**Exercise objective:**
Report each line in the records below that contains the word "chart", matching its case exactly.

···

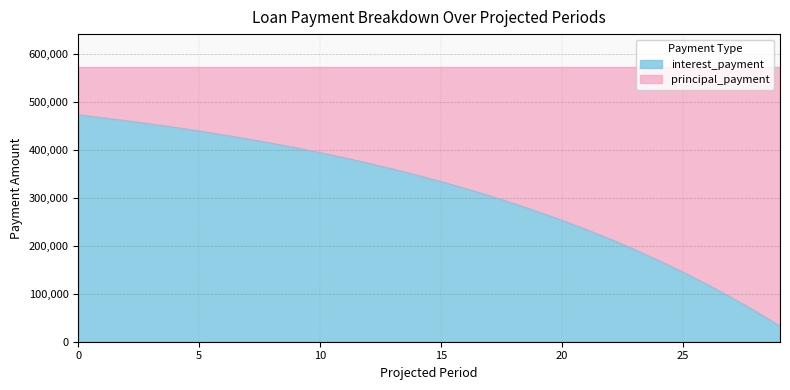

Reading left to right, extract all data points from this chart.

472916.7	466934.8	460594.0	453872.8	446748.3	439196.3	431191.2	422705.8	413711.2	404177.0	394070.8	383358.1	372002.7	359966.0	347207.1	333682.6	319346.7	304150.6	288042.8	270968.4	252869.7	233685.0	213349.2	191793.2	168943.9	144723.7	119050.2	91836.4	62989.7	32412.2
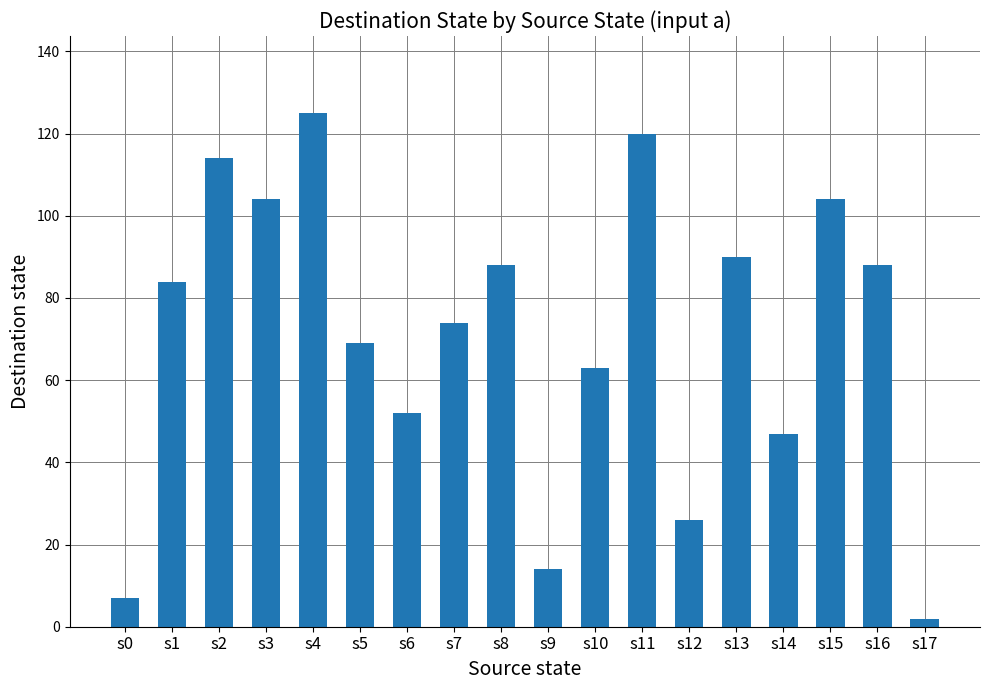

Which label corresponds to the smallest value in the chart?

s17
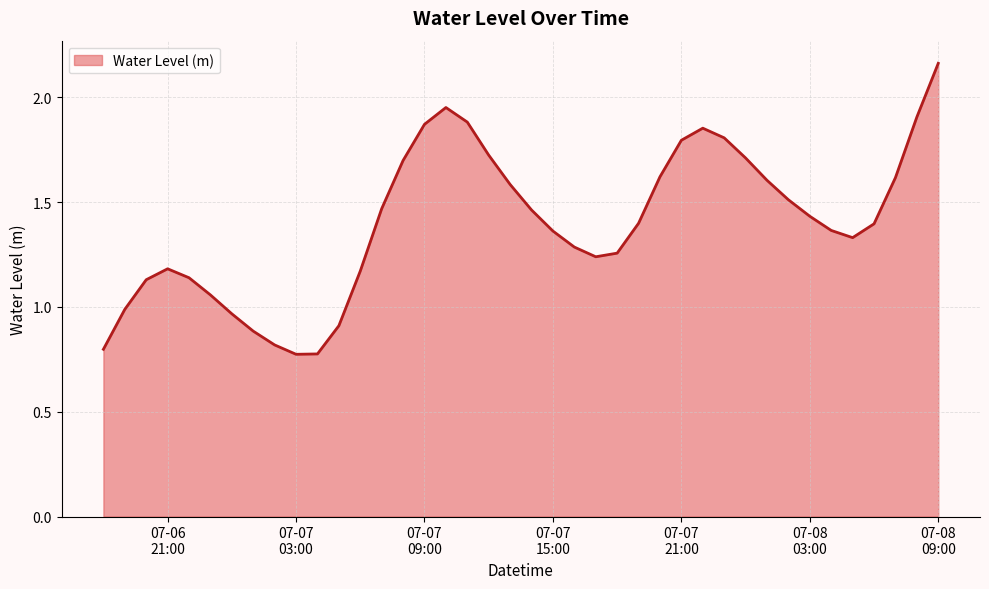

List the labels in order of value, largest first.

2025-07-08 09:00:00, 2025-07-07 10:00:00, 2025-07-08 08:00:00, 2025-07-07 11:00:00, 2025-07-07 09:00:00, 2025-07-07 22:00:00, 2025-07-07 23:00:00, 2025-07-07 21:00:00, 2025-07-07 12:00:00, 2025-07-08 00:00:00, 2025-07-07 08:00:00, 2025-07-07 20:00:00, 2025-07-08 07:00:00, 2025-07-08 01:00:00, 2025-07-07 13:00:00, 2025-07-08 02:00:00, 2025-07-07 07:00:00, 2025-07-07 14:00:00, 2025-07-08 03:00:00, 2025-07-07 19:00:00, 2025-07-08 06:00:00, 2025-07-08 04:00:00, 2025-07-07 15:00:00, 2025-07-08 05:00:00, 2025-07-07 16:00:00, 2025-07-07 18:00:00, 2025-07-07 17:00:00, 2025-07-06 21:00:00, 2025-07-07 06:00:00, 2025-07-06 22:00:00, 2025-07-06 20:00:00, 2025-07-06 23:00:00, 2025-07-06 19:00:00, 2025-07-07 00:00:00, 2025-07-07 05:00:00, 2025-07-07 01:00:00, 2025-07-07 02:00:00, 2025-07-06 18:00:00, 2025-07-07 04:00:00, 2025-07-07 03:00:00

···

**Solution to this exercise:**
Reading left to right, extract all data points from this chart.
Which label corresponds to the smallest value in the chart?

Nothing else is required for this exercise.